■ What you will do ■
Nothing in the listing should be altered when it is copied, and no picture goes into the copy.

■ Information shown ■
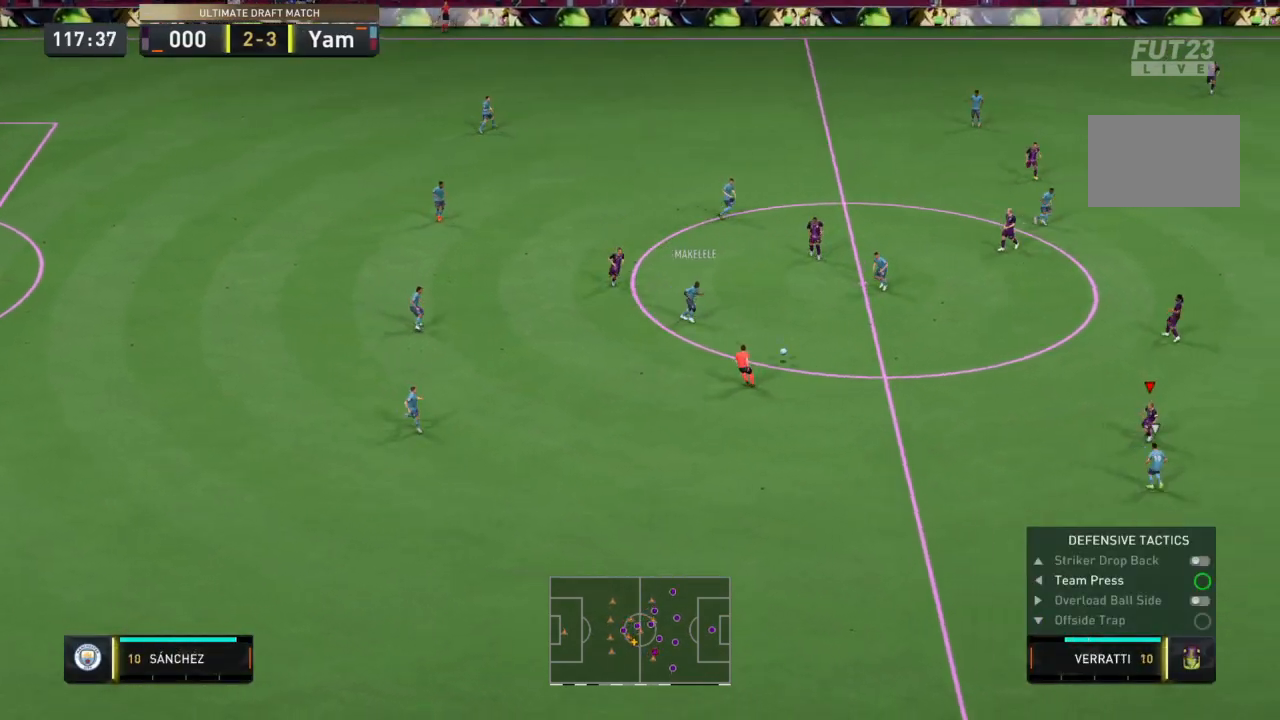
{"buttons": ["R2"], "left_stick": "down-left", "right_stick": "center", "events": [[467, "left_stick", "down-left"]]}
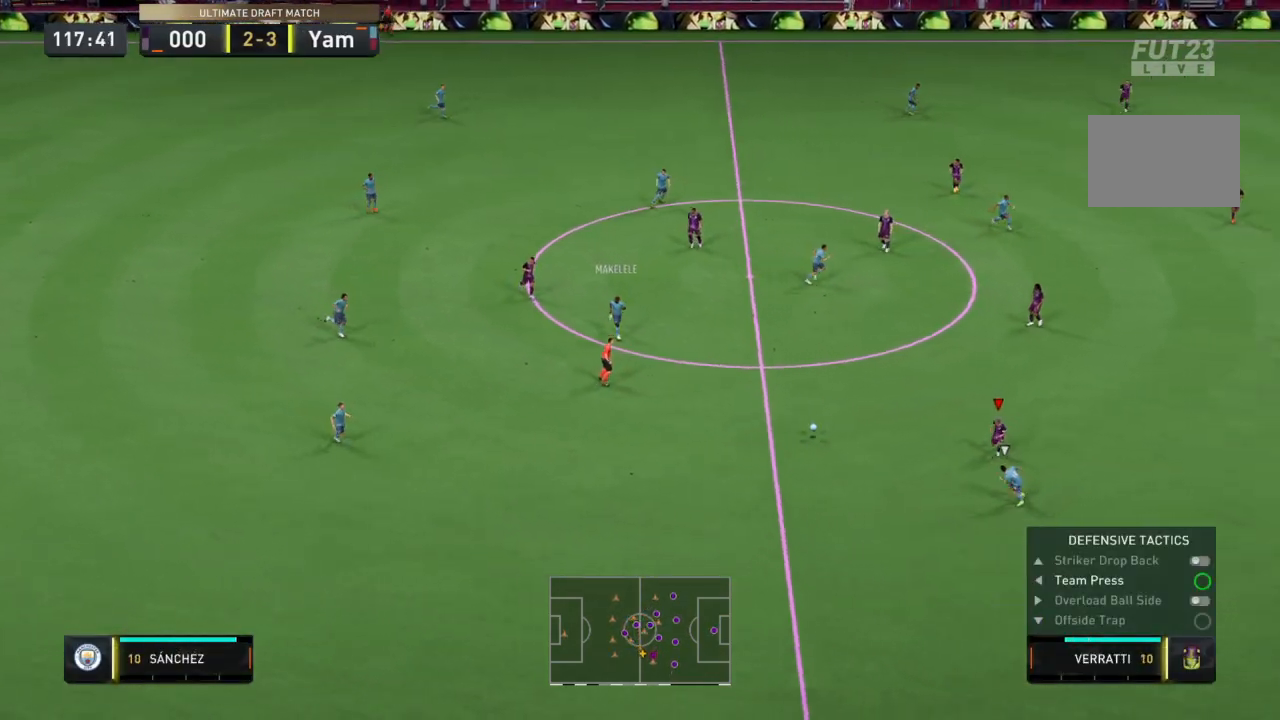
{"buttons": ["R2"], "left_stick": "down-left", "right_stick": "center", "events": []}
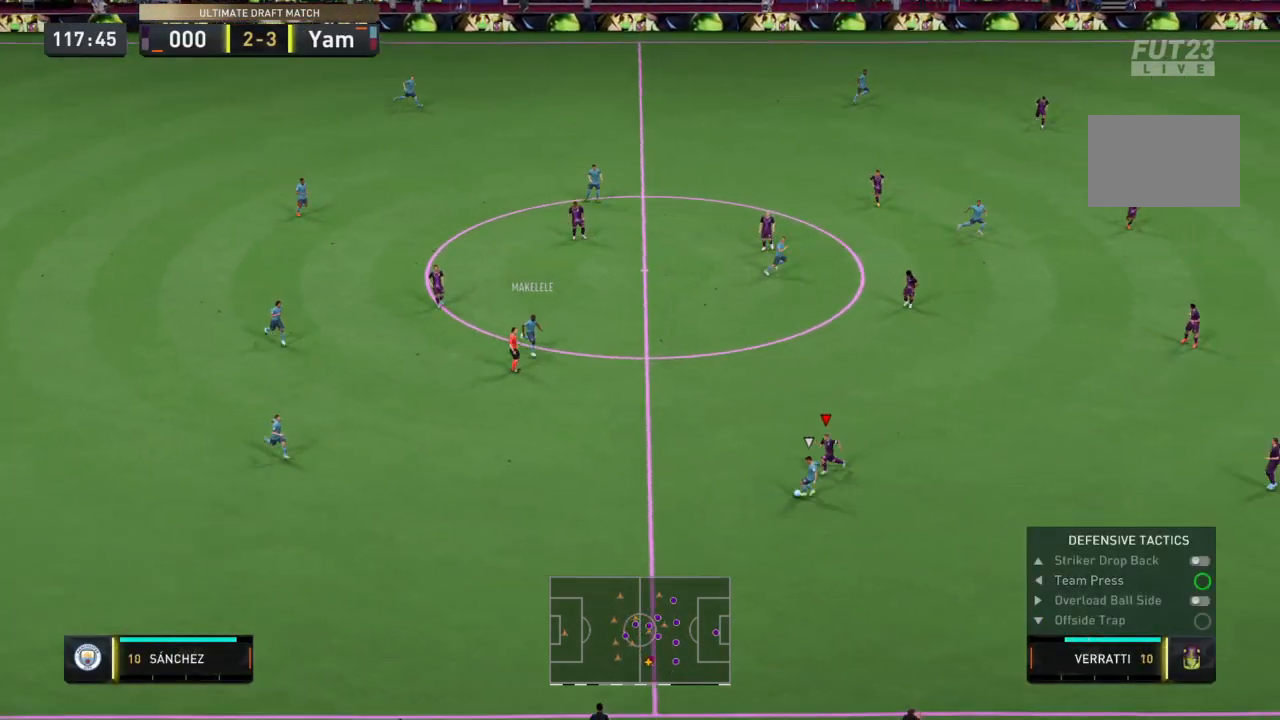
{"buttons": ["R2"], "left_stick": "down-left", "right_stick": "center", "events": []}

■ Response for this exercise ■
{"buttons": ["R2"], "left_stick": "down-left", "right_stick": "center", "events": [[467, "left_stick", "down-left"]]}
{"buttons": ["R2"], "left_stick": "down-left", "right_stick": "center", "events": []}
{"buttons": ["R2"], "left_stick": "down-left", "right_stick": "center", "events": []}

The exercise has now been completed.